On a return visit with our friends Sam and Keith, we ordered the excellent "signature" crab and asparagus soup. A complex broth is thickened with a flick of cornstarch and topped with a raft of white pepper to stir in. Sam didn't notice it and was bitten at first bite: "Whoa!" he said. "This is certainly peppery!" Short lengths of white asparagus are mushy but pleasing, mingling with clumps of crabmeat that are clearly freshly pulled from a fresh crab. A flotilla of powerful cilantro leaves and chopped chives brings the flavors to life.

> USING THE INFORMATION
1. Translate this sentence from the crab and asparagus soup review into Spanish: "A flotilla of powerful cilantro leaves and chopped chives brings the flavors to life."
2. According to the crab and asparagus soup review, what is the broth thickened with?
3. Continue the crab and asparagus soup review from the point where it stops.

(Saved entries)

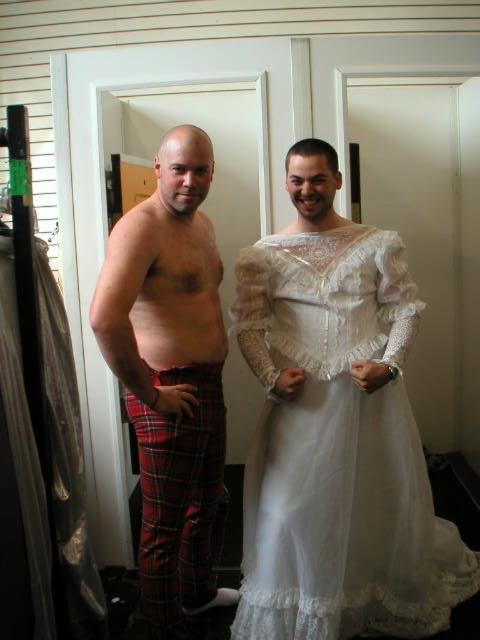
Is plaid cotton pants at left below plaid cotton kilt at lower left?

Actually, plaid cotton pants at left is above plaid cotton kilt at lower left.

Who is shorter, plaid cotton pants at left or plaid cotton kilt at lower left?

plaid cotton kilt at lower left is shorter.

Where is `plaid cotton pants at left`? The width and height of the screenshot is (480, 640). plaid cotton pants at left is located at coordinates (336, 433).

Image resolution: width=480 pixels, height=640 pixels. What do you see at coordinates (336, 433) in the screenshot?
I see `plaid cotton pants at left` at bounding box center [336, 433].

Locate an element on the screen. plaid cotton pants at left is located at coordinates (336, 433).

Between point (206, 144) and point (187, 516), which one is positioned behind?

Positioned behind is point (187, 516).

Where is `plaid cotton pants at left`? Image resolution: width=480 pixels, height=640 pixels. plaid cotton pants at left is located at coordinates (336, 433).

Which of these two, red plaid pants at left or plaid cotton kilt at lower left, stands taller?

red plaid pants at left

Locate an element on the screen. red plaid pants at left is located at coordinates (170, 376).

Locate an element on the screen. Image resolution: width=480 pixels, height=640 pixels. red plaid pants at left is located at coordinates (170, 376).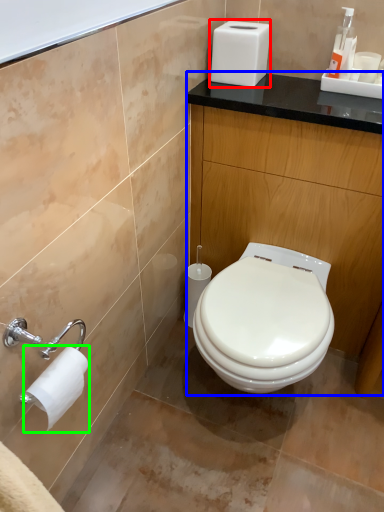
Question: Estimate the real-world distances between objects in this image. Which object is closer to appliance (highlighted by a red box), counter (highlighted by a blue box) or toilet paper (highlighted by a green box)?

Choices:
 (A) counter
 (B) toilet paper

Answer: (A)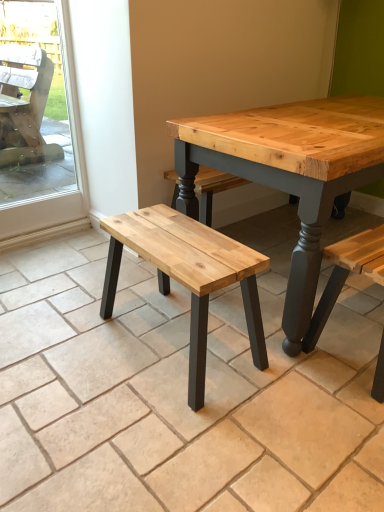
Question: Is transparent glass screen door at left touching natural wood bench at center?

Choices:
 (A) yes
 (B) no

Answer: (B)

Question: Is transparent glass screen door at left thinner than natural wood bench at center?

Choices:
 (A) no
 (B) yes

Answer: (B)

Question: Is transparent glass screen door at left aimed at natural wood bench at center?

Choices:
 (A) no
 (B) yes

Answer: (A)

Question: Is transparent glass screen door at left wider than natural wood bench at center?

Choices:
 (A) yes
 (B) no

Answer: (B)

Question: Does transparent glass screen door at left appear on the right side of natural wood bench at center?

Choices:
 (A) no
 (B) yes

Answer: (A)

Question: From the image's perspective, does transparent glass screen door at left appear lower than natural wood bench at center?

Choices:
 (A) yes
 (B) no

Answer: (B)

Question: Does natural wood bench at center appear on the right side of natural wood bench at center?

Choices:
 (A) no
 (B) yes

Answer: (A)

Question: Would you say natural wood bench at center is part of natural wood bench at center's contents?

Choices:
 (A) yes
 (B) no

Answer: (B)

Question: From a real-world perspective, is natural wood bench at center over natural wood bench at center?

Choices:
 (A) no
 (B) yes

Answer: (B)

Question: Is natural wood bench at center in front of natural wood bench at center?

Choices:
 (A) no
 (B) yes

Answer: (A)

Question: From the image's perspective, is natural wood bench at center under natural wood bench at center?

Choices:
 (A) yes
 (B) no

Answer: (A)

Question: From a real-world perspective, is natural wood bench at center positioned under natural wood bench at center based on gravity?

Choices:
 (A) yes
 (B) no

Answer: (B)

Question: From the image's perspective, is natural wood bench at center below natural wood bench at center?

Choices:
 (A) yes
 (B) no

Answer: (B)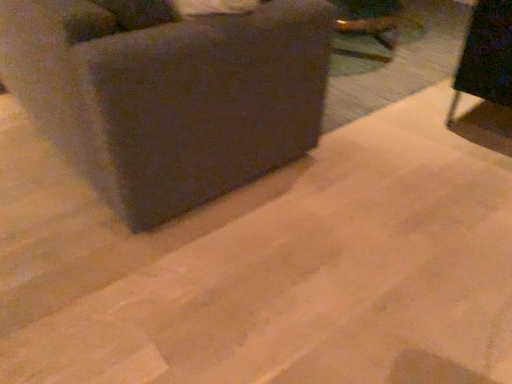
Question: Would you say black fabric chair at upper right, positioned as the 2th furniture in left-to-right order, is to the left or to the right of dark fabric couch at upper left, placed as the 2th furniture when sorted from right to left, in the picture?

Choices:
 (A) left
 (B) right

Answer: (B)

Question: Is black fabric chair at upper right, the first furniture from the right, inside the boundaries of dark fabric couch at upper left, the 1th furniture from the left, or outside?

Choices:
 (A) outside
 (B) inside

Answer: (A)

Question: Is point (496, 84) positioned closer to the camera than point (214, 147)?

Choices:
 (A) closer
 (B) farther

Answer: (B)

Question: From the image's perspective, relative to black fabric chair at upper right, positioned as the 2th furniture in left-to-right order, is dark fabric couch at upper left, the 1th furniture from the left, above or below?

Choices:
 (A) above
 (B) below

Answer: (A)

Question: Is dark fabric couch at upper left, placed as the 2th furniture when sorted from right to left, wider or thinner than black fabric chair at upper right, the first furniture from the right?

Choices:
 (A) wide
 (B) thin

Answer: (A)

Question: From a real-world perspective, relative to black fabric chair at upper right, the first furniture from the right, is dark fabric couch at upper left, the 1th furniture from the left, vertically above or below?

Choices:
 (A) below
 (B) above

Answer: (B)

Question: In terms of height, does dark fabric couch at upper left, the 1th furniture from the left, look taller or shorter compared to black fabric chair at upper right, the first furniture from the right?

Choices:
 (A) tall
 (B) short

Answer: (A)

> RESPONSES IN ORDER
1. Una flotilla de potentes hojas de cilantro y cebollino picado da vida a los sabores.

2. A flick of cornstarch.

3.
Our favorite appetizer here, spiced baby clams, features unexpected flavors from Hué (a.k.a. "the Forbidden City"), the old royal capital in the center of the country. The chopped tiny clams were sautéed with a chili-garlic-mint sauce that came off more sweet than pungent, courtesy of caramelized onions. It had an intriguing salty, funky undertone from nuoc mam (rhymes with "Look, Mom!"), Vietnamese fish sauce. "This would be perfect if they cut the sweetness by about two-thirds," said Keith. I learned later from the owner that honey is used instead of sugar for sweetness here -- and it's sweeter. The mixture was served on large triangular lobster crackers (similar to the more common Indonesian shrimp crackers) -- porous and brittle, with their own sugary undertones.

Sugarcane shrimp is also from Hué, a onetime palace dish. The kitchen does a good job with the texture -- the shrimp mixture is soft, not rubbery -- but it's underseasoned. It comes with a sweet nuoc cham, a light, chili-flecked red dipping sauce based on nuoc mam. (You can't really taste the fermented anchovies.) Missing was the customary pile of leaf lettuce, mint, and basil to wrap the shrimp in. We found the dish a tad drab without these authentic flavors and textures for contrast.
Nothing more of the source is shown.